Manteca Considers ‘Lifestyle Center’
By Paul Burgarino
MANTECA — A commercial development center that many feel could become a regional attraction is finally within the scope of the City Council.
However, residents will have a chance to fire away with questions about the proposed “lifestyle center” along the Highway 120 Corridor in south Manteca during Monday’s City Council meeting.
Before a Planning Commission meeting two weeks ago, Tennessee- based Poag & McEwen unveiled long-awaited design concepts for The Promenade Shops at Orchard Valley, a 746,740-square-foot center geared toward shopping and leisure activities for all.
The proposed 72-acre project will be a mix of restaurants,lodging, designer retailers and outdoor amphitheater that surround a “Main Street.” The city and Poag & McEwen have been working toward a resolution for the center for the past 30 months, Community Development Director Kyle Kollar said.
Mark Grambergs, a vice president of development with Poag & McEwen, said the Manteca lifestyle center would feature unique architecture incorporating some of the “old roots of Manteca and the surrounding area.”
Included in the preliminary design concepts is a large tower resembling the old Manteca High School tower, which would serve as the center’s “beacon,” or focal point.

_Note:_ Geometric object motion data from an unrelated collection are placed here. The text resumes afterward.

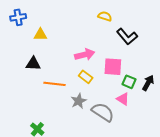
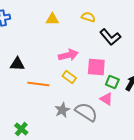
yellow triangle: (40, 34) -> (52, 19), moved
gray star: (79, 101) -> (62, 110), moved

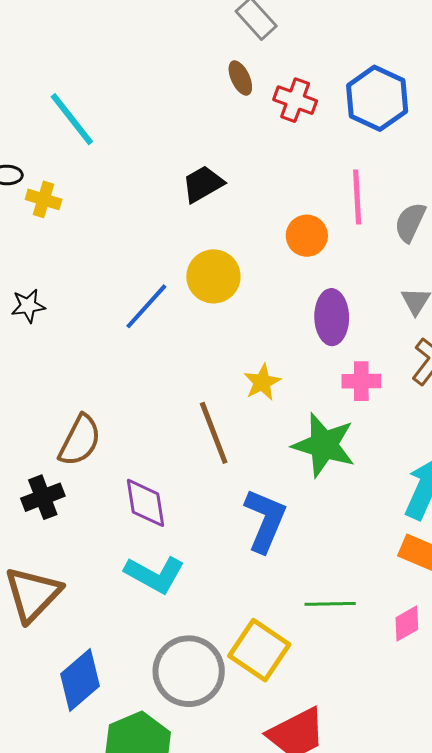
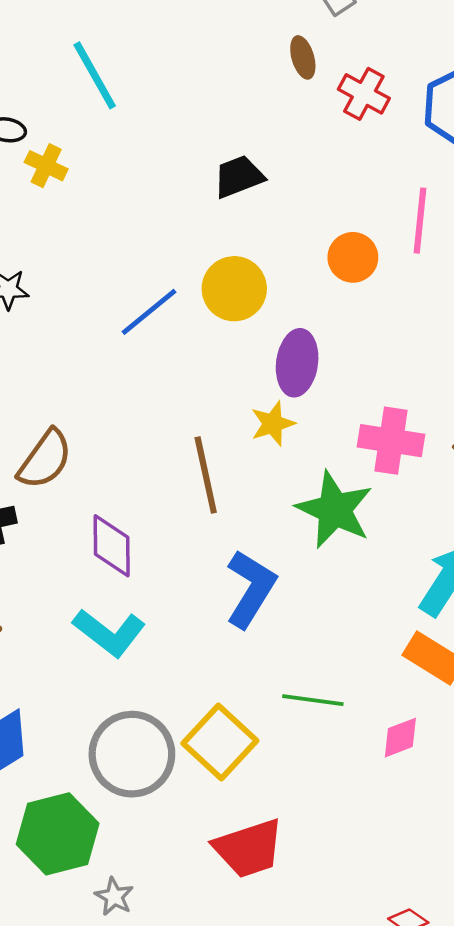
purple ellipse: (332, 317) -> (297, 363), moved
pink cross: (361, 381) -> (391, 441), size x1.4

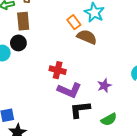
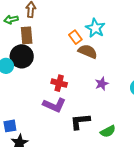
black circle: (18, 43) -> (22, 56), size x1.5
purple star: (104, 86) -> (102, 84), moved
purple L-shape: (69, 90) -> (54, 105), moved

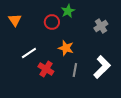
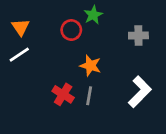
gray cross: (101, 26) -> (138, 35), turned 32
white line: (29, 53) -> (19, 55), moved
gray line: (75, 70) -> (89, 96), moved

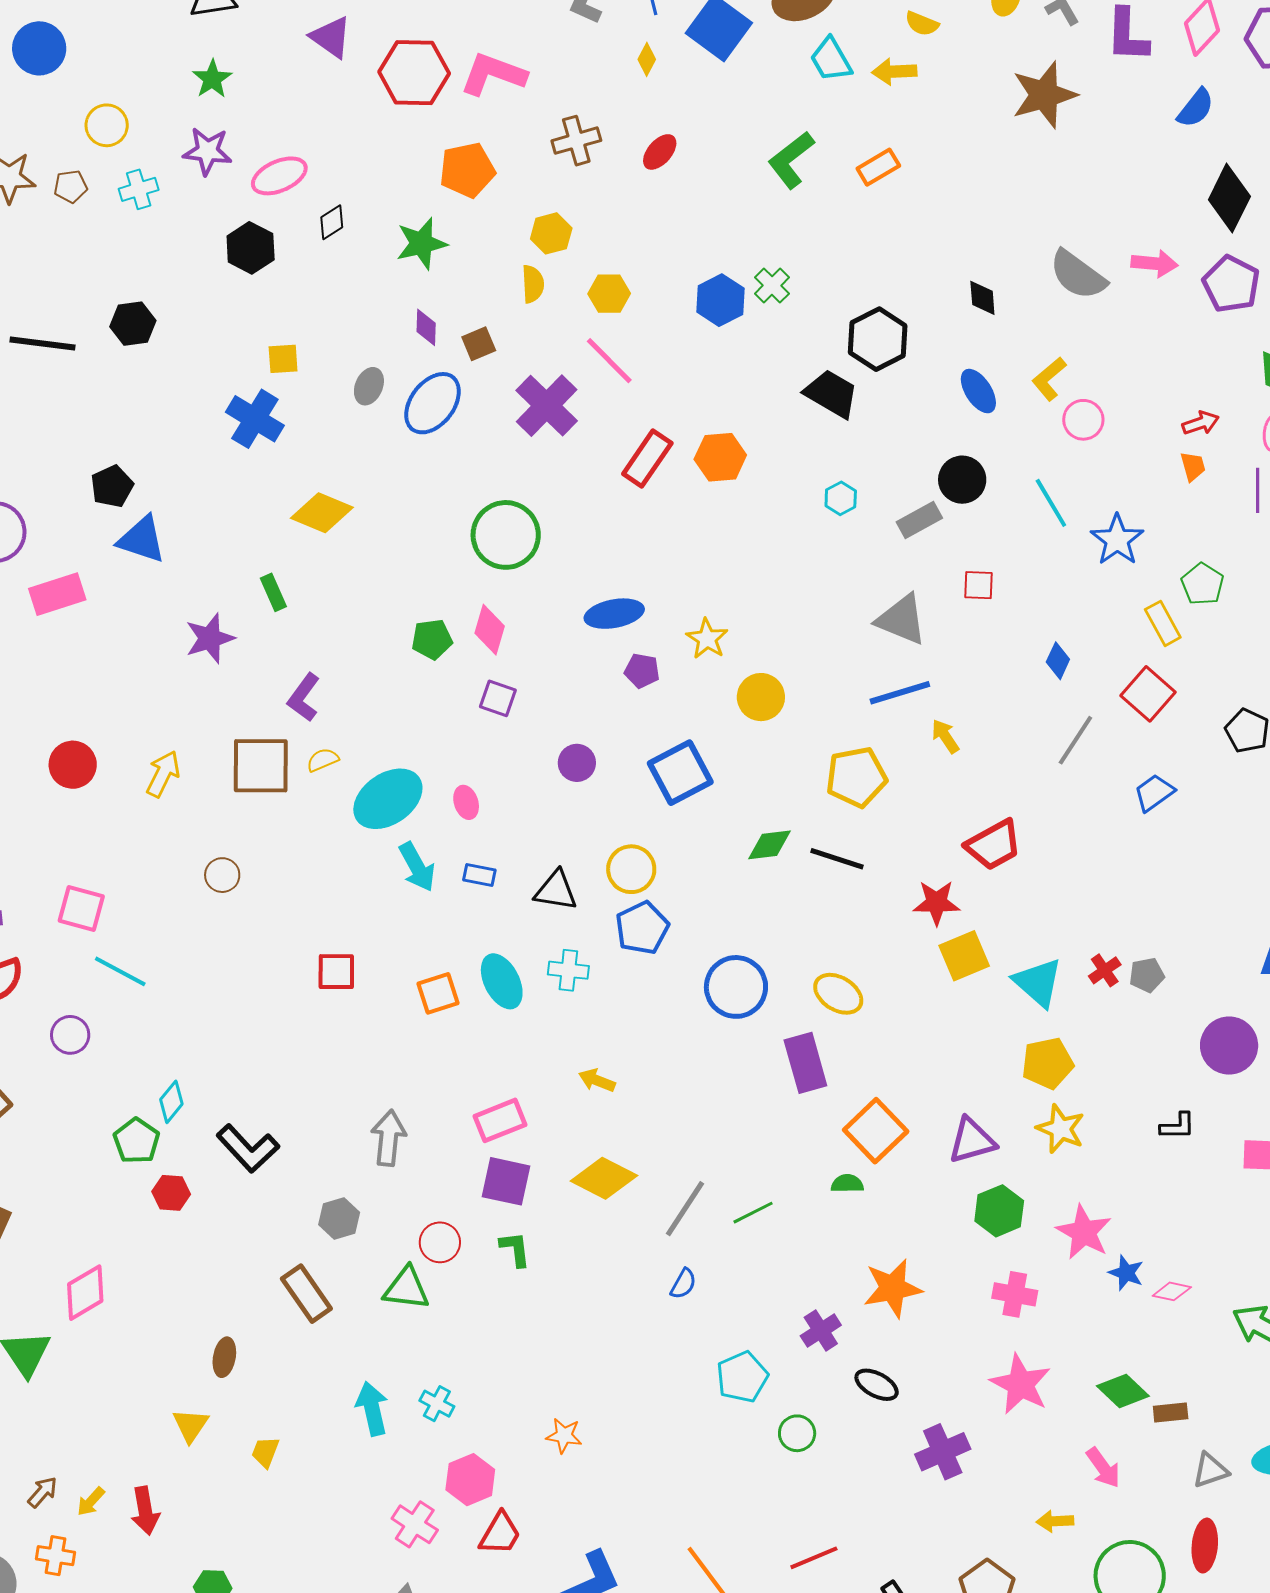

Conditions of approval include a development agreement that would commit Poag & McEwen in bringing a 106,000-square-foot Bass Pro Shop to Manteca. The initial agreement would last for five years, but Poag & McEwen could extend it for another five years once construction begins.
Similar lifestyle centers designed by Poag & McEwen around the country include such high-end retailers as Banana Republic, J. Crew, J. Jill and Williams-Sonoma. Plans for the Manteca site show 17 stores of various sizes slotted for retail.
Development could start by the summer with an anticipated opening in fall 2008.
“Is this project time sensitive? You betcha,” Kollar said. “We feel this project is a watershed kind of a project and offers a significant economic opportunity for both the present and the future and we want it to get done soon.”
Design plans call for the city to give the developer “some flexibility” from normal city standards because of the uniqueness of the project, Kollar said. Those deviations include an increase in building height, unscreened outdoor displays of merchandise and increased signage, among other changes.
The council also will look at a lengthy environmental impact report which addresses issues such as traffic, air quality, water usage and possible health risks. Kollar said the city has worked with these agencies through the process to limit the amount of impact to the surroundings as much as possible.
“Some things simply cannot be mitigated on projects, with the lifestyle center being no exception,” he said. “It’s up to the council if they still want it to proceed.”
None of these issues were questioned by the commissioners, as they asked more about aesthetics, including the possibility of recreational vehicle parking outside Bass Pro Shop.
The agreement includes a parking lease that would allow the city to use the parking areas for a Park-and-Ride lot, an emergency response staging area with helicopter landing capabilities and recreational activities.
The council will also hold a public hearing on a Patio Development LLC changing the aging Patio Trailer Park from 23 dwelling units into five single-family detached homes and
10,000 square feet of commercial office space and necessary parking and landscaping on Main Street.